Loading different versions of app-frontend-react in staging vs production

olemartinorg opened this issue · 1 comments

Background

I have a line of issues I've created to try to find solutions to the problem where new releases of app-frontend-react with subtle bugs in them can cause show-stopping problems in the production environment (see releated issues below). As discussed in the postmortem meeting today, the fundamental problem might be that app-frontend-react releases straight to the production environment (via the cdn), and apps on both the staging (tt02) and production environments load the latest release at the same time.

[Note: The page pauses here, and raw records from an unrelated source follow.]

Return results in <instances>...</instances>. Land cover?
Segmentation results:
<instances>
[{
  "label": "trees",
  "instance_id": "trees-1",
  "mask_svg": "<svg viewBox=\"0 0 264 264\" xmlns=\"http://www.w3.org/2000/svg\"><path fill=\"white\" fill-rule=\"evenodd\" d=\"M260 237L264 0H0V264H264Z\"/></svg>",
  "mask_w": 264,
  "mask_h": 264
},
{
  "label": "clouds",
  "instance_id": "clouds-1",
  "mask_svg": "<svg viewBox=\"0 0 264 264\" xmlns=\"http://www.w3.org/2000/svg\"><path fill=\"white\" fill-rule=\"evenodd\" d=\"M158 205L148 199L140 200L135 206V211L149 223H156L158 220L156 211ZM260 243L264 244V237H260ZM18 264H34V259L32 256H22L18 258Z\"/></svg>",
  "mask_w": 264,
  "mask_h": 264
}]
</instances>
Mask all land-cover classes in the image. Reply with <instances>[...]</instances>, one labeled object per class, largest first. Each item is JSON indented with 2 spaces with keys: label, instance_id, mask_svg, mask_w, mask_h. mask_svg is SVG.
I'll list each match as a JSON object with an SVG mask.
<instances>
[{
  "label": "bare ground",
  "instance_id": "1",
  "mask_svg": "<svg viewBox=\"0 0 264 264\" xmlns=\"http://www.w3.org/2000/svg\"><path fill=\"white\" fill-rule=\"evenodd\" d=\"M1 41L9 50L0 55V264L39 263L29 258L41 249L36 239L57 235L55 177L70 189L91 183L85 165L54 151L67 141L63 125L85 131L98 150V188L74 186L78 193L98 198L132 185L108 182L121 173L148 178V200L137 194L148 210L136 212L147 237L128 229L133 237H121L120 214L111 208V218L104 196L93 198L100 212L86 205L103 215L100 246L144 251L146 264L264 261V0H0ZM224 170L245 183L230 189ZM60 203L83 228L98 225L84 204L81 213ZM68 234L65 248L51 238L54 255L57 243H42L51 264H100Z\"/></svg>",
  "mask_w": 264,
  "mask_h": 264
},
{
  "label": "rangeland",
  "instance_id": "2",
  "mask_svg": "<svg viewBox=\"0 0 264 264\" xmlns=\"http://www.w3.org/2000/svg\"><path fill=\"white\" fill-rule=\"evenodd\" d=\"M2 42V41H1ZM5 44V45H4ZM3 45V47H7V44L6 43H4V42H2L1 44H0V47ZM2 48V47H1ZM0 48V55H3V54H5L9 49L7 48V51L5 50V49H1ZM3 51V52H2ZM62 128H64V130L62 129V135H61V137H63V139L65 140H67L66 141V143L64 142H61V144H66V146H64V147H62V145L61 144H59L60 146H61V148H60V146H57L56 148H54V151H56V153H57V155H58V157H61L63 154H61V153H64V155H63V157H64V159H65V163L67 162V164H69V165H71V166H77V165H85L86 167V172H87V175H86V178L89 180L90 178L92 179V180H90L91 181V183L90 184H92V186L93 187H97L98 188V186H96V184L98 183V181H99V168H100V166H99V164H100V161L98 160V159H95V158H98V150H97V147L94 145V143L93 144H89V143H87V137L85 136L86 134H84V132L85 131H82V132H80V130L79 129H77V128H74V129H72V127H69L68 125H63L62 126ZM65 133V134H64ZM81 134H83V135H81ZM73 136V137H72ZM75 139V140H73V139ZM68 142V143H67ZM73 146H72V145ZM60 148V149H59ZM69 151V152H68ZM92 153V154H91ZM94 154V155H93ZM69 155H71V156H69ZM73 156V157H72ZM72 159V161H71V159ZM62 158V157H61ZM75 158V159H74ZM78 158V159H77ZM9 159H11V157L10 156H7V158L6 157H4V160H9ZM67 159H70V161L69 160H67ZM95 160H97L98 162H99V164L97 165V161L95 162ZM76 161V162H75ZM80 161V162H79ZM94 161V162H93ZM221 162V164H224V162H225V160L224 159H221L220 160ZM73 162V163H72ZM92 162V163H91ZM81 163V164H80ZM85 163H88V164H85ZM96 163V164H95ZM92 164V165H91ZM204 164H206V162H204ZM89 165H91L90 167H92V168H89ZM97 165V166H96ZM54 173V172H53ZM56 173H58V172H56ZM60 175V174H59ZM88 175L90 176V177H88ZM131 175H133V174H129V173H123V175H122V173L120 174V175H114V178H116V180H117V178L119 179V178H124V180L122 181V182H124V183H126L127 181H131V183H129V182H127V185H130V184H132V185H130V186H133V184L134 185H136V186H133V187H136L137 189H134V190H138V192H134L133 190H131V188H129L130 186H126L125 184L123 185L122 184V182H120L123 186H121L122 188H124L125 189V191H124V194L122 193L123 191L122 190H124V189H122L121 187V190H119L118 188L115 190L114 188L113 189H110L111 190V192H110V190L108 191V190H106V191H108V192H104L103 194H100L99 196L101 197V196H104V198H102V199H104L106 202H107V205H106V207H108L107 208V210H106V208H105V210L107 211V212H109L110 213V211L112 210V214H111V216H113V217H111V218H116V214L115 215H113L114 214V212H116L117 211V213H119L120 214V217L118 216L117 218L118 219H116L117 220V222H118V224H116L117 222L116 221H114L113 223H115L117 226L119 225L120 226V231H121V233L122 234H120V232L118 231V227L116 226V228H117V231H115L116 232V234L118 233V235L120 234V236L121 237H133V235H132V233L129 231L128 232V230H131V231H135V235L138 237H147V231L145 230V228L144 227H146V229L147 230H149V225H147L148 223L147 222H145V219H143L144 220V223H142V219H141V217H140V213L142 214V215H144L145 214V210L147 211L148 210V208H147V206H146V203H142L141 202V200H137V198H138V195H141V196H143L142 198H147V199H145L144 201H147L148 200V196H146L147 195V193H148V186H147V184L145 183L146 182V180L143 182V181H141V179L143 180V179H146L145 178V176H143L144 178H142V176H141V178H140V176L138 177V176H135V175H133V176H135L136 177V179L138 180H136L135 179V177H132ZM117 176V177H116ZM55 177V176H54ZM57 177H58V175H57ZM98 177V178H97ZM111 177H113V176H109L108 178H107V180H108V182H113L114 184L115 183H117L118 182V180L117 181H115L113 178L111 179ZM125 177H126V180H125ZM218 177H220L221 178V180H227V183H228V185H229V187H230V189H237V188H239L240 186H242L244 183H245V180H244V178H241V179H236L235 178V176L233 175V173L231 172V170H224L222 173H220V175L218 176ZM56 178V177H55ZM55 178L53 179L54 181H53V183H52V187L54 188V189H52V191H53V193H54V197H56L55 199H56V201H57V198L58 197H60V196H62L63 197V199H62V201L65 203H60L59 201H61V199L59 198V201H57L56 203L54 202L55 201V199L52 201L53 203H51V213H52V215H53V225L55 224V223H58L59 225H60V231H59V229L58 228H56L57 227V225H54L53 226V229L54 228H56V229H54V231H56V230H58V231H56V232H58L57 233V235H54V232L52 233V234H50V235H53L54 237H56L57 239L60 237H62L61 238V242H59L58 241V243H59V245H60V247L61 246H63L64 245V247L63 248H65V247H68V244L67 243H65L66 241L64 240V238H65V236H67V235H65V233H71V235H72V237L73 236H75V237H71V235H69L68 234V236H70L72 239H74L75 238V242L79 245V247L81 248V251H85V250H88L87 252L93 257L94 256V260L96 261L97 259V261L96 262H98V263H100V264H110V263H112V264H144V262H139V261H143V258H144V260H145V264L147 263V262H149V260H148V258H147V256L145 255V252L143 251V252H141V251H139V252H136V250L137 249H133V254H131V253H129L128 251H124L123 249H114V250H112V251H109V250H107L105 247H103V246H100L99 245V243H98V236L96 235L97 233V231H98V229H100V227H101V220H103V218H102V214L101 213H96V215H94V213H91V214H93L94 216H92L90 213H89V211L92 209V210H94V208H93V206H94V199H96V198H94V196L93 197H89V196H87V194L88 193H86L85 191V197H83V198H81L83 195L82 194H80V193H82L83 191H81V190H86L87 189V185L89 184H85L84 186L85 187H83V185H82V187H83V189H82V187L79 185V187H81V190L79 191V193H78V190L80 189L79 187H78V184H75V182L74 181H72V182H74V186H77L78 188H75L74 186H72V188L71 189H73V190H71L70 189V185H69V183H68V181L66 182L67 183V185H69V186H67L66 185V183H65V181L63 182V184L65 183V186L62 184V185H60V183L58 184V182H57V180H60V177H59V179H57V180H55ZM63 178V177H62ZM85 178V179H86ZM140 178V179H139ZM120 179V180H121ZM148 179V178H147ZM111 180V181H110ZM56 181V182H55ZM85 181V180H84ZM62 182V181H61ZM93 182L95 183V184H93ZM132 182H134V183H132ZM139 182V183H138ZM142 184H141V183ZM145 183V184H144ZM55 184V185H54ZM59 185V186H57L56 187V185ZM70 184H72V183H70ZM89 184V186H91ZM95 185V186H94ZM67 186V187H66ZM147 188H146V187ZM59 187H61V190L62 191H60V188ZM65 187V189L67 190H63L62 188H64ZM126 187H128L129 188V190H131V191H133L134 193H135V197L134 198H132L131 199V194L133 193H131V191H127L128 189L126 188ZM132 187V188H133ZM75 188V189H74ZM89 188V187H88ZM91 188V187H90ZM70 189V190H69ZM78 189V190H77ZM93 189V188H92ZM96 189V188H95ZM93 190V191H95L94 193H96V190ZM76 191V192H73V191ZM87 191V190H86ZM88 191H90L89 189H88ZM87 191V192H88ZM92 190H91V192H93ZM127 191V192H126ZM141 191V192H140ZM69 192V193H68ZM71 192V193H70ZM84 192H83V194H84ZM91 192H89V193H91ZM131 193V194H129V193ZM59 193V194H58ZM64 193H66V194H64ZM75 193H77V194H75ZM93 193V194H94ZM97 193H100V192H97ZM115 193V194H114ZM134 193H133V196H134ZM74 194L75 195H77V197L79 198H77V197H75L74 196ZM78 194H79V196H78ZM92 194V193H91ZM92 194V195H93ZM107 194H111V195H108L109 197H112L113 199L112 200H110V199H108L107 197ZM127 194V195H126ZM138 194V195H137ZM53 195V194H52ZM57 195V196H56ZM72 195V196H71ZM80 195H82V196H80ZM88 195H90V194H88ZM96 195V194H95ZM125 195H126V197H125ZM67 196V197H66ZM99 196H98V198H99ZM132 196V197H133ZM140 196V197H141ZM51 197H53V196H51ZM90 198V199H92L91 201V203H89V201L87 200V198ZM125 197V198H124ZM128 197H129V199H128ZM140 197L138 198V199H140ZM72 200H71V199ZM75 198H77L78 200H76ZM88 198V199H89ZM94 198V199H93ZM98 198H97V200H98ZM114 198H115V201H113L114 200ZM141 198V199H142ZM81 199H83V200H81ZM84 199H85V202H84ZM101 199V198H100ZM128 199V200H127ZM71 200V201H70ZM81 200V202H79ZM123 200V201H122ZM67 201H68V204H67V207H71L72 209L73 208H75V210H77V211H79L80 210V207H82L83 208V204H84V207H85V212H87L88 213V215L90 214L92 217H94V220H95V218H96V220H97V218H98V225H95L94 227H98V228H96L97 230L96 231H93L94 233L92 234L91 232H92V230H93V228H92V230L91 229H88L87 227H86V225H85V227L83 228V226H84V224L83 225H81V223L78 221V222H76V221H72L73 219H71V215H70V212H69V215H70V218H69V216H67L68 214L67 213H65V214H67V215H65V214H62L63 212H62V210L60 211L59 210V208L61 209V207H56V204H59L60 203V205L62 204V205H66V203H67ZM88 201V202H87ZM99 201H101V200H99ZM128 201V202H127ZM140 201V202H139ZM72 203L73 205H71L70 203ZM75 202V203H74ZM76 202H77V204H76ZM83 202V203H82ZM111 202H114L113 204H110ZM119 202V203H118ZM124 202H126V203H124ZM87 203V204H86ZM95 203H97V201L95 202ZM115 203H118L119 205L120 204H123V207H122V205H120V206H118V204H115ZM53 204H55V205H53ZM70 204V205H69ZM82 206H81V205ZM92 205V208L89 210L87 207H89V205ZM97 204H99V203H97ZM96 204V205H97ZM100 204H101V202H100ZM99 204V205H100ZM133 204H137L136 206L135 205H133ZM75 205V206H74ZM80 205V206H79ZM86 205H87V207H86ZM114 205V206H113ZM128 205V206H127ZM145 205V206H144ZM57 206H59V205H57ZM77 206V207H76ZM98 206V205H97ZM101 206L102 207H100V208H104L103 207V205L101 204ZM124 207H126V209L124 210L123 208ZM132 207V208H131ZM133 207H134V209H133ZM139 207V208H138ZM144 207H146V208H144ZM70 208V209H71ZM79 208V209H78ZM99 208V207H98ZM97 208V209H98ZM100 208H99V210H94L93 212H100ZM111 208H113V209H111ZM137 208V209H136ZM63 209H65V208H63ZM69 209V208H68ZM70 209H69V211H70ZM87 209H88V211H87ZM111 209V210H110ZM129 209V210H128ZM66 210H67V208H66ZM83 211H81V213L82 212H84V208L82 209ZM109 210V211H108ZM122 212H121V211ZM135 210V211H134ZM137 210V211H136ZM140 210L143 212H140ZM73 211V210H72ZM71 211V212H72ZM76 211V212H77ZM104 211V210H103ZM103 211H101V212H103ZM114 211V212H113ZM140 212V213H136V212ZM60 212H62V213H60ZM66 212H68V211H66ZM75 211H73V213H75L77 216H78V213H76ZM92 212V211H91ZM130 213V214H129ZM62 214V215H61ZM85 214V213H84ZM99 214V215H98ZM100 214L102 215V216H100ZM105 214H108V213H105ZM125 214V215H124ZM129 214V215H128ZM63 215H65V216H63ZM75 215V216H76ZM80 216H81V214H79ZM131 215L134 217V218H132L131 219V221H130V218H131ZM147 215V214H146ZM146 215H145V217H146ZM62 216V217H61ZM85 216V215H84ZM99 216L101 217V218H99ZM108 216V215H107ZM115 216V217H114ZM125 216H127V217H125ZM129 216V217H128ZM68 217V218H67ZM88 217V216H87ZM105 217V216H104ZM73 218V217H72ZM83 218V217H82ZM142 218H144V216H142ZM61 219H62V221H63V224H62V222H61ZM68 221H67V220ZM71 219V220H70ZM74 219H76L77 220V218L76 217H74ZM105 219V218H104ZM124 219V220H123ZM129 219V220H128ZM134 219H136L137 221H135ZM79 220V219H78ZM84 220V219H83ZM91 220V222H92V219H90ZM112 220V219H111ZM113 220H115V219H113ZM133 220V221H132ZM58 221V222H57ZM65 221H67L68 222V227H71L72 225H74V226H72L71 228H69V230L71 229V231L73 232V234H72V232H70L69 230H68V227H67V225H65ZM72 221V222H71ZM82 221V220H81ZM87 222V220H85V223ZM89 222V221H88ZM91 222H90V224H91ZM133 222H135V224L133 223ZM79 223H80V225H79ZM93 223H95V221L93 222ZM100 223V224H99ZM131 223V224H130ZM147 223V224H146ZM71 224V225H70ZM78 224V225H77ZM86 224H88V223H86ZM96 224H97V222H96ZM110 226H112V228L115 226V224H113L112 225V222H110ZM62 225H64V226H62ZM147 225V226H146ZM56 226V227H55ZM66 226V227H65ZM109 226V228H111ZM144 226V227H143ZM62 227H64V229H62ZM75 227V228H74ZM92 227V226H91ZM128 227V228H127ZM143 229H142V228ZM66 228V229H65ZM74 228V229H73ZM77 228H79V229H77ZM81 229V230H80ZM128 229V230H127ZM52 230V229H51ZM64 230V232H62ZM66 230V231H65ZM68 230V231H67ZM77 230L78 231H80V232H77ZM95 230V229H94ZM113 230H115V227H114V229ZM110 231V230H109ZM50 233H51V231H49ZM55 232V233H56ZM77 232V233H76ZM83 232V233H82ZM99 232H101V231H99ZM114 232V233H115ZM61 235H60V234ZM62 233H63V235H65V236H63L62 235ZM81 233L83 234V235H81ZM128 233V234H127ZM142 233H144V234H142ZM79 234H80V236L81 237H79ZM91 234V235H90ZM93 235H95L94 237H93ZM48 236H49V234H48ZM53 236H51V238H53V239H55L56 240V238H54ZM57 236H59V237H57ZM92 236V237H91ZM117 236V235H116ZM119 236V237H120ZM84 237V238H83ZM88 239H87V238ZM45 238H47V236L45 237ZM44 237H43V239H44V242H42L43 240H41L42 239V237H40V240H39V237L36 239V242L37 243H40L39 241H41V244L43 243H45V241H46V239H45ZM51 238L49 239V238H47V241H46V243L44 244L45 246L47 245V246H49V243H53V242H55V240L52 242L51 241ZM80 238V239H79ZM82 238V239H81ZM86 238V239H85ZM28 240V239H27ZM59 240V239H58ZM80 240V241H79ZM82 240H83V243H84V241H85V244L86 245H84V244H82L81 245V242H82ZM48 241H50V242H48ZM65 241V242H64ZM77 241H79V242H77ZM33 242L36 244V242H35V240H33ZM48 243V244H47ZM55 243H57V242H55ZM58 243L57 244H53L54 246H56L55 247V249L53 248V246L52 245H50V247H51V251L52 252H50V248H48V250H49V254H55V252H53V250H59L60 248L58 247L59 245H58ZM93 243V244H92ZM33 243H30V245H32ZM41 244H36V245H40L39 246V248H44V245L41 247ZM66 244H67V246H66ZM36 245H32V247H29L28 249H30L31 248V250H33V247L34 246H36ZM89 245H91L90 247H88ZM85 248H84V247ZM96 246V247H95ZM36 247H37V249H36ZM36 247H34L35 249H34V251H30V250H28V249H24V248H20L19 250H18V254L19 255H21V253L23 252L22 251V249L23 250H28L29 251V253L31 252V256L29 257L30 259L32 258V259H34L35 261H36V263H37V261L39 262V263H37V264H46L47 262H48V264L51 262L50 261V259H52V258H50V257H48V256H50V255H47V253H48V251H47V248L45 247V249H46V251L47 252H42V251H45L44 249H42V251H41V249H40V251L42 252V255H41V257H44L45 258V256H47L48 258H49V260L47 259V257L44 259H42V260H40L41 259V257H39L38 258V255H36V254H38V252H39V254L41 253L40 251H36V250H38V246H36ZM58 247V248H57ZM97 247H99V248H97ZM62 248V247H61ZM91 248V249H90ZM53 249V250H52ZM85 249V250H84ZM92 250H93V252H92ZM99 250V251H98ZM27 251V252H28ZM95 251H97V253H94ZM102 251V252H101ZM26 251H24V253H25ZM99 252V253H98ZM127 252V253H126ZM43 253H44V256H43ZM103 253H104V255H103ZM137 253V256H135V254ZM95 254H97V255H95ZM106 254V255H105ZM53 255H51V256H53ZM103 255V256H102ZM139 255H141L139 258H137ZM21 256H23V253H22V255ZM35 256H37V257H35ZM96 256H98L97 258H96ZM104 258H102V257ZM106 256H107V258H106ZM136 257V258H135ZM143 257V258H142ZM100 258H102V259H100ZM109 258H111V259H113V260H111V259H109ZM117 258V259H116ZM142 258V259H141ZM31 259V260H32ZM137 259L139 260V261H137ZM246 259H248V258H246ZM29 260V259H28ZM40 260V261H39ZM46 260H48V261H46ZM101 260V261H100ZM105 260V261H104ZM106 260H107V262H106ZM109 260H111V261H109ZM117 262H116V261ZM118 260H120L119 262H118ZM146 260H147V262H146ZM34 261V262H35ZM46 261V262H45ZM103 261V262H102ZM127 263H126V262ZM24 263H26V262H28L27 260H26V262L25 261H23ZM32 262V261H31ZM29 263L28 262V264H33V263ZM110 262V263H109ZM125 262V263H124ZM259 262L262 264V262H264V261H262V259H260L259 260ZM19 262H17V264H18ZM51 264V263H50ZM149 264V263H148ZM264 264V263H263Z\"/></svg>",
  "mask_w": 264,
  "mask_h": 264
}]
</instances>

The frontend is loaded from the Index.cshtml file in each app. This defaults to load the latest major version, which all currently released apps are referencing.

Proposed solution

Instead of loading the frontend directly, we should automatically switch between different versions (i.e. staging and productions). Several ways to achieve this has been proposed:

  • Implementing a lightweight 'loader' script that looks at the current hostname, and maps it to the correct environment to load the frontend version from.
    • We could alternatively pass the current environment (staging or production) from the backend (via an environment variable injected into an HTTP header, a generated javascript snippet, etc) such that the lightweight loader script can use that instead of the hostname to make a decision on which script to load.
  • Replace the Index.cshtml altogether with a simpler configuration file (and generate Index.cshtml using it). This seems to be the philosophy behind the nuget packages >v7, where we prefer configuration files over 'use our default implementation or extend if you want to'. This configuration file could list optional extra scripts/styles to go into the generated index file, along with which major version of the frontend to use (or pinning it to a specific one). The backend nuget libraries can then decide which environment (staging or production to load the frontend from).
  • Such a loader could also gradually roll out a new release version so it does not hit all users in the production environment at once (much like mender.io does it, by allowing you to roll out to a subset of users at a time). This could be as simple as implementing a sliding window algorithm by having each client randomly decide if it should load the latest (bleeding edge) release, or load the known stable one. As long as the weights change over time (from the point at which a new release is readily available), and we measure errors if they occur (with mechanisms for aborting a new release automatically or manually), we can guarantee a new release to be in production inside of a given timeframe after it is available. This could lead to minimal amount of downtime when critical problems occur, even in (and especially in) a large-scale environment.

Related issues

We kind of need Index.cshtml to reference a specific frontend version anyway (with some way of automatic updating). The current "silent" updates has caching issues where css and js might come out of sync. When we implement code splitting or add more assets, it will become even more problematic when the main js file gets downloaded and all the referenced assets are gone. A bad release (as we have had, and will have again), currently persists in chrome for a long time (unless the user push ctrl-shift-r), and support will get confused because they have not gotten the bad release yet.